Psycholinguistic research investigating language processing of Greek has grown incrementally within the last decade including studies on language processing in healthy adults (Papadopoulou & Clashen, 2003; Manouilidou & Kehayia, 2004; Papadopoulou & Tsimpli, 2006) and children (Papadopoulou & Tsimpli, 2005, Papangeli & Marinis, 2009; Papadopoulou et al., in press), adult second language learners of Greek (Papadopoulou & Tsimpli, 2009), bilingual children with Greek as one of their languages (Andreou et al., under review; Torregrossa et al., 2015), child second language learners of Greek (Chondrogianni et al., 2014), adults with aphasia (Peristeri & Tsimpli, 2011), and children with Specific Language Impairment (Chondrogianni et al., 2014).

Call for Papers:

This is a one day workshop within the ICGL12 that aims at bringing together researchers conducting studies on lexical, syntactic and discourse processing of Greek across populations: monolingual children/adults with typical/atypical language development, bilingual children/adults with Greek as first of second language, children with Greek as a heritage language.
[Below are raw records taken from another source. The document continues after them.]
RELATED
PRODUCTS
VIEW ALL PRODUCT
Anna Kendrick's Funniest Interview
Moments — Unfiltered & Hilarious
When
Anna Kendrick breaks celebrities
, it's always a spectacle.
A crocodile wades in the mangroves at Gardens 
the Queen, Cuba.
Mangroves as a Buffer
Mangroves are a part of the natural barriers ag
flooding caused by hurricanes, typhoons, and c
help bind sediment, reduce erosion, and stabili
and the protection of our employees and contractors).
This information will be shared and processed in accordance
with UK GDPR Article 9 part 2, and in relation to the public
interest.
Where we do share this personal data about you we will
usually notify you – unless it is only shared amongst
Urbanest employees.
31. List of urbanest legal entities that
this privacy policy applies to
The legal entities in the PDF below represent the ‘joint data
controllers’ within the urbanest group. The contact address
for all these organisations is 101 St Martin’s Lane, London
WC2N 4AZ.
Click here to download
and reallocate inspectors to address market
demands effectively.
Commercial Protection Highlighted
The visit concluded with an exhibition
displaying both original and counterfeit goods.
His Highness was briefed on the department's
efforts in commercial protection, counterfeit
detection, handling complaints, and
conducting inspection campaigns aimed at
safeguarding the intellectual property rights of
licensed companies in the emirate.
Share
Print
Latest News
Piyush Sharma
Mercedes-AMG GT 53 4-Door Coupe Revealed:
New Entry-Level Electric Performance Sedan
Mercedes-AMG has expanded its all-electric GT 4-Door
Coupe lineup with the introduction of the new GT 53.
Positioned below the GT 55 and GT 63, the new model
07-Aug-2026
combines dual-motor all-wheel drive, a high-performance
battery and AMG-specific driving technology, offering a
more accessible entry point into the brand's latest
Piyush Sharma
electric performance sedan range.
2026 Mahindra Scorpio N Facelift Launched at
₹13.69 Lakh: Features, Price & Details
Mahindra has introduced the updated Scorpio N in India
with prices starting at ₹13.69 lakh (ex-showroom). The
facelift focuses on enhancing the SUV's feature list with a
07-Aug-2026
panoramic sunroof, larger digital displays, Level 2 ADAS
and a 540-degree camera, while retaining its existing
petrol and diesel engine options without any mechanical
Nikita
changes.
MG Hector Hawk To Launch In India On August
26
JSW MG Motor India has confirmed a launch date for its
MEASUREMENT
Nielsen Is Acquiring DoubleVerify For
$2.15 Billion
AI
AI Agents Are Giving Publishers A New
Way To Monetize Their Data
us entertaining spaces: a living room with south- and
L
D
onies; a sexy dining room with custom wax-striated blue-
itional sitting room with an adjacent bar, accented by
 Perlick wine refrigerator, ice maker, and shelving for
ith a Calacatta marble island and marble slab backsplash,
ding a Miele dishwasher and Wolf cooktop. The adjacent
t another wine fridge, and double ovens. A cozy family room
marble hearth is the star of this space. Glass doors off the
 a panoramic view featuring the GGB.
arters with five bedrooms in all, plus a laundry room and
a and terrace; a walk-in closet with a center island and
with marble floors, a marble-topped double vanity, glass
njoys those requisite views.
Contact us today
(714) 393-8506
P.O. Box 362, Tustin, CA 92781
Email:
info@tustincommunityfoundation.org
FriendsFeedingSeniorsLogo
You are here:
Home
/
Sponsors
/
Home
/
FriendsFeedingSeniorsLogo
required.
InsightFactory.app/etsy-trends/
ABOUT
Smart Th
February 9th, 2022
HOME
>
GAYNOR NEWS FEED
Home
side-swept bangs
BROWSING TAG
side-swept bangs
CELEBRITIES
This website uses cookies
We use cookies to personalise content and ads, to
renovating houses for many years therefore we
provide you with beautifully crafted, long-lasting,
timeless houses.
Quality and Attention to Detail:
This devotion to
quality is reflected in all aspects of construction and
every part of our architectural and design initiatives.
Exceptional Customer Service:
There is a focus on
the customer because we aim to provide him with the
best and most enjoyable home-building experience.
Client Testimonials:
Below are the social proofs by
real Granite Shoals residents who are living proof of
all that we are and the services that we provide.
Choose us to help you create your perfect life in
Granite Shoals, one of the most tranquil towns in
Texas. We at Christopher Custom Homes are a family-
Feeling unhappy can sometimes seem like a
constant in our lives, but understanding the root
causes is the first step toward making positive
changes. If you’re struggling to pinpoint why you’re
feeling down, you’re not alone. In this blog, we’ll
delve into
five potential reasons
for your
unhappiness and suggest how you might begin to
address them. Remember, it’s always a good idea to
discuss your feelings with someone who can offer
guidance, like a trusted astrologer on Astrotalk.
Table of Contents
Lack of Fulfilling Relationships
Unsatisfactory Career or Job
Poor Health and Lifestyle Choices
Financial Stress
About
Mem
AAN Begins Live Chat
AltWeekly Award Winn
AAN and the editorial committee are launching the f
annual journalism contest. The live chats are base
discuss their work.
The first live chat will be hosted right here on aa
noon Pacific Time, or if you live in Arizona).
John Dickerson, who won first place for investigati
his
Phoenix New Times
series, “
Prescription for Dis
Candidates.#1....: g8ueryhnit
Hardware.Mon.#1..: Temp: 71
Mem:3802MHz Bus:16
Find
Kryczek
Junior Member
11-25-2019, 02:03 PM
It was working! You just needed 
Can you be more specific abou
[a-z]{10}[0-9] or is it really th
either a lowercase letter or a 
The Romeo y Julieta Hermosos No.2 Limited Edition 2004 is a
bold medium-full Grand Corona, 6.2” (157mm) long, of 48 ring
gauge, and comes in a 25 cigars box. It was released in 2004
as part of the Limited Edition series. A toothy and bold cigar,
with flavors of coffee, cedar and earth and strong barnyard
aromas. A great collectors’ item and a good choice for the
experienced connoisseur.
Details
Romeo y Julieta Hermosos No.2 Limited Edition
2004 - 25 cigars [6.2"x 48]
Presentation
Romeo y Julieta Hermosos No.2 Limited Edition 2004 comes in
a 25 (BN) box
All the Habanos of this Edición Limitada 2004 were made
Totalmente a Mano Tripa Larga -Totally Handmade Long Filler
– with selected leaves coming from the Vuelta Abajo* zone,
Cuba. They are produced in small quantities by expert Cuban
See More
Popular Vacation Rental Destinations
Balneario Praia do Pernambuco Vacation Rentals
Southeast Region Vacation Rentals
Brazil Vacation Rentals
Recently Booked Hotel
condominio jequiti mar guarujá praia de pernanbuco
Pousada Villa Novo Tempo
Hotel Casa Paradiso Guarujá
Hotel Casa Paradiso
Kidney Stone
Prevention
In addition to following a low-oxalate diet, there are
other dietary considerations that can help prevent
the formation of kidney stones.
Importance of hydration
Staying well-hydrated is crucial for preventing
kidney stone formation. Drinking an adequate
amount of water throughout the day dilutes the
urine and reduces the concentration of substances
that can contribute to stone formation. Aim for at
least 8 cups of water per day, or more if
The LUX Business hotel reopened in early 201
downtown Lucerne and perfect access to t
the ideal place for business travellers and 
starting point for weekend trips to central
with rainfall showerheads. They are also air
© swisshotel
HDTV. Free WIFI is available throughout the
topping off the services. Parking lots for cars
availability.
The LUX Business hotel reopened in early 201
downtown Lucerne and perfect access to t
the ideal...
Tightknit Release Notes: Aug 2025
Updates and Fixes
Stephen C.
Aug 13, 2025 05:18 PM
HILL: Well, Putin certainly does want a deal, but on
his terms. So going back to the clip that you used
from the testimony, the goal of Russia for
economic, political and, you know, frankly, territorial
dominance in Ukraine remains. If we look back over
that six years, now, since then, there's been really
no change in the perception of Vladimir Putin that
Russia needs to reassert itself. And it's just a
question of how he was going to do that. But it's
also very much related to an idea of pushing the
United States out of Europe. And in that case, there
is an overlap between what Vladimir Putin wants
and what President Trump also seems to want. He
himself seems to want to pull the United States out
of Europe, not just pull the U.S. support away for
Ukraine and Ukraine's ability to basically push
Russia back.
Abstracts are invited for presentations in the workshop. Abstracts should be 300-400 words long (exclusive of references) and should include:

1. Title
2. Name(s) of author(s)
3. Affiliation
4. 300-400 word summary of the study

Abstracts should be submitted through EasyAbs by March 7, 2015 midnight GMT on the EasyAbs page:

http://linguistlist.org/easyabs/ProcessingGreek

Notifications of acceptance/rejection will be communicated by March 22, 2015.

The workshop will be during one of the days of the ICGL12 conference.